=== Data provided ===

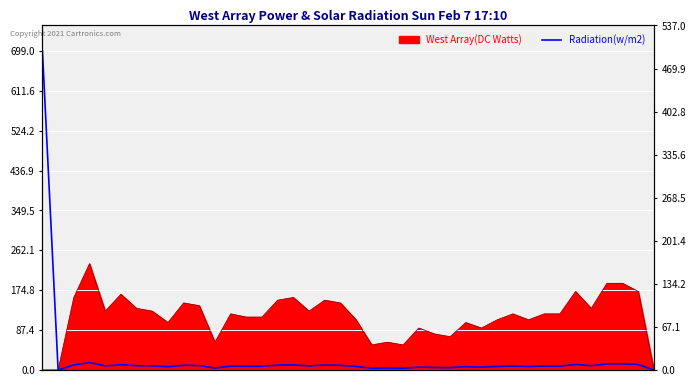

Reading left to right, extract all data points from this chart.

0=699.0	1=0.0	2=11.2	3=16.3	4=9.0	5=11.6	6=9.5	7=9.0	8=7.3	9=10.3	10=9.9	11=4.3	12=8.6	13=8.2	14=8.2	15=10.7	16=11.2	17=9.0	18=10.7	19=10.3	20=7.7	21=3.9	22=4.3	23=3.9	24=6.4	25=5.6	26=5.2	27=7.3	28=6.4	29=7.7	30=8.6	31=7.7	32=8.6	33=8.6	34=12.0	35=9.5	36=13.3	37=13.3	38=12.0	39=0.0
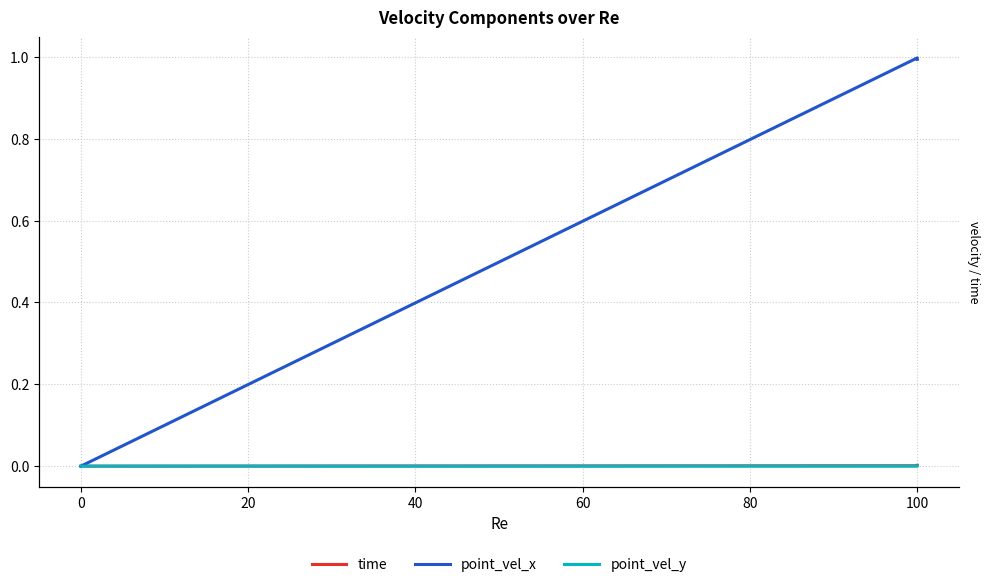

List the series in order of their peak value, lowest first.

point_vel_y, time, point_vel_x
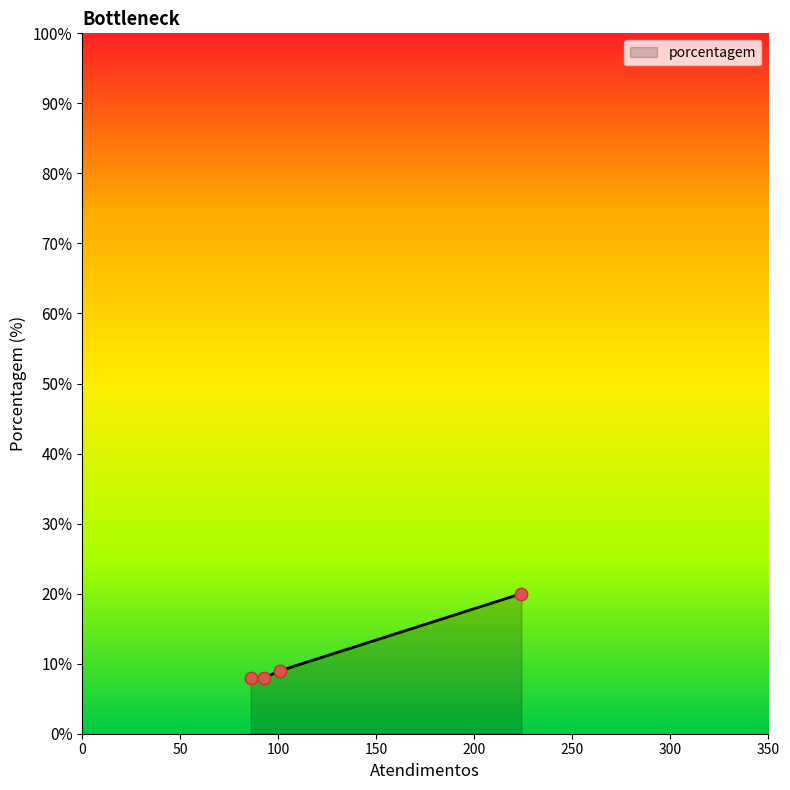

True or false: there are more than 2 points higher than both neighbors.

False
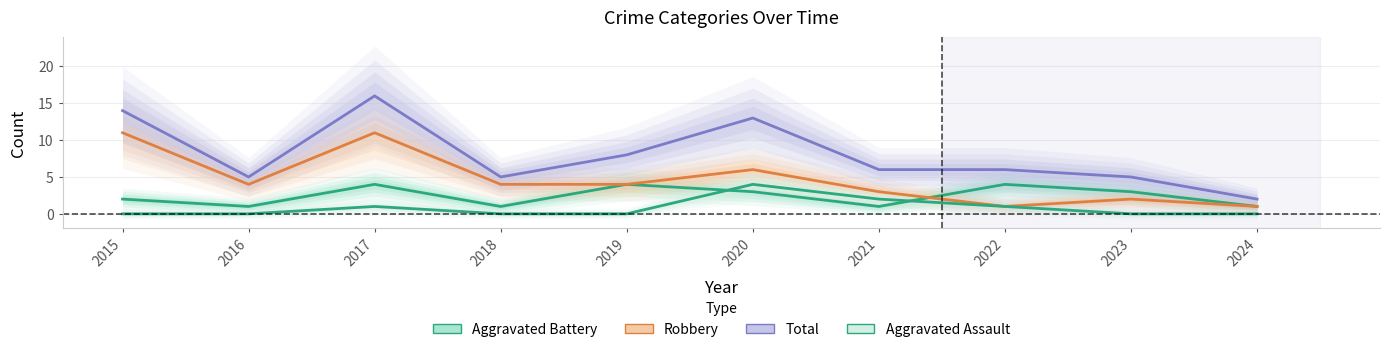

What is the spread (max minus min) of values at 2019?

8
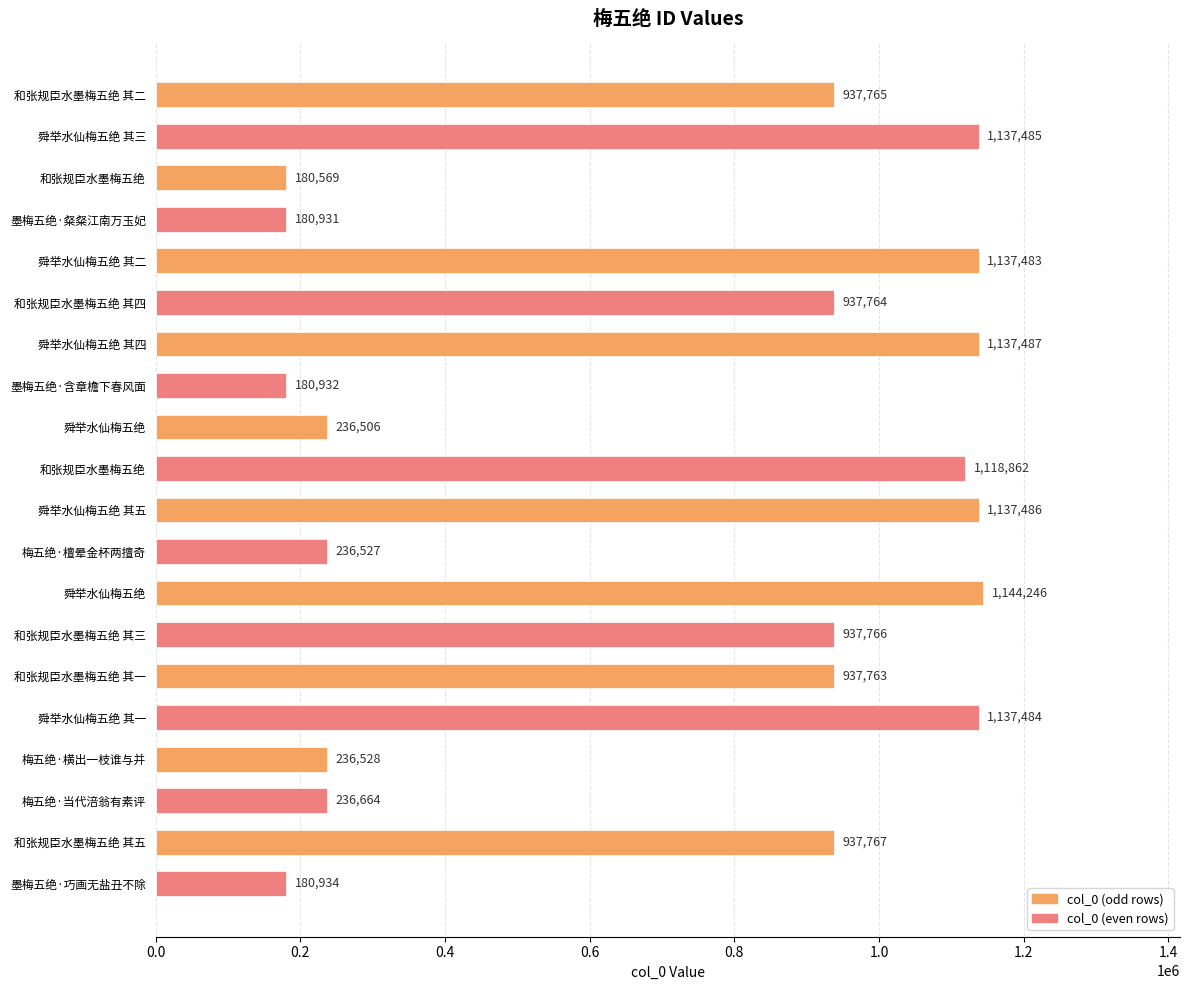

Where is the data nearest to the value 662407?

和张规臣水墨梅五绝 其一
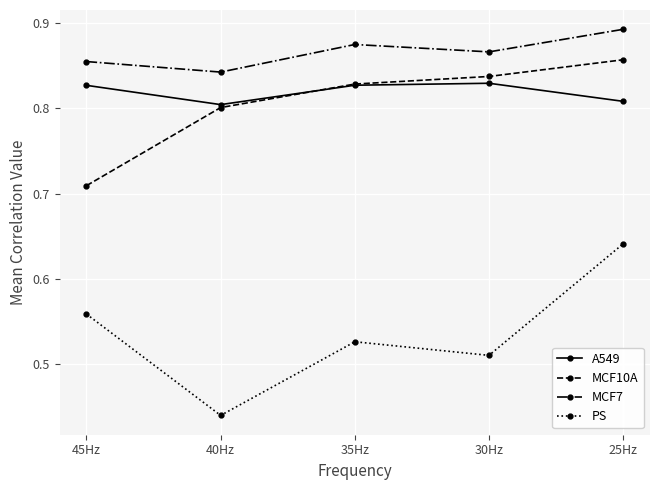

At which category does PS reach its first local valley?

40Hz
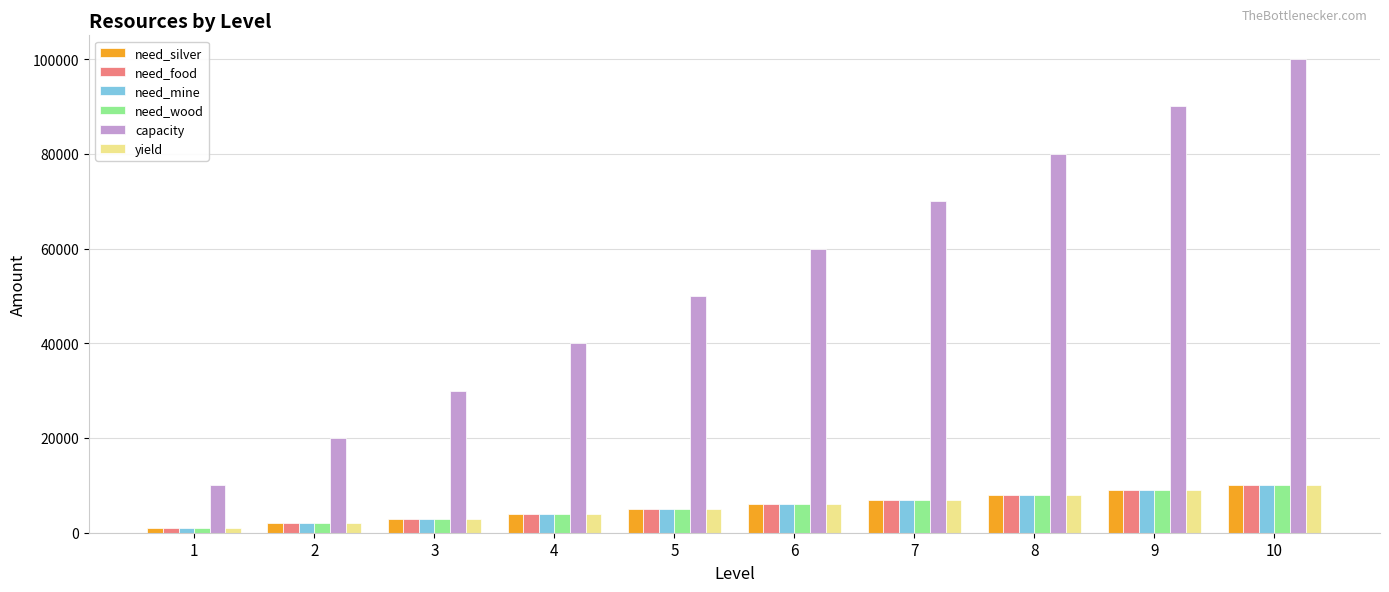

How many data points does each series have?

10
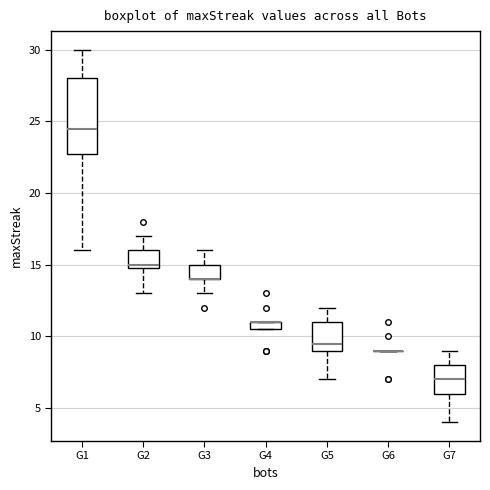

Which box is the tallest, from its lower edge to its upper edge?

G1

===

What to produce ▸ Copy the listing above word for word and include every line, but leave out the pictures.

Task result ▸
Reading left to right, extract all data points from this chart.

0=699.0	1=0.0	2=11.2	3=16.3	4=9.0	5=11.6	6=9.5	7=9.0	8=7.3	9=10.3	10=9.9	11=4.3	12=8.6	13=8.2	14=8.2	15=10.7	16=11.2	17=9.0	18=10.7	19=10.3	20=7.7	21=3.9	22=4.3	23=3.9	24=6.4	25=5.6	26=5.2	27=7.3	28=6.4	29=7.7	30=8.6	31=7.7	32=8.6	33=8.6	34=12.0	35=9.5	36=13.3	37=13.3	38=12.0	39=0.0

List the series in order of their peak value, lowest first.

point_vel_y, time, point_vel_x

True or false: there are more than 2 points higher than both neighbors.

False

What is the spread (max minus min) of values at 2019?

8

Where is the data nearest to the value 662407?

和张规臣水墨梅五绝 其一

At which category does PS reach its first local valley?

40Hz

How many data points does each series have?

10

Which box is the tallest, from its lower edge to its upper edge?

G1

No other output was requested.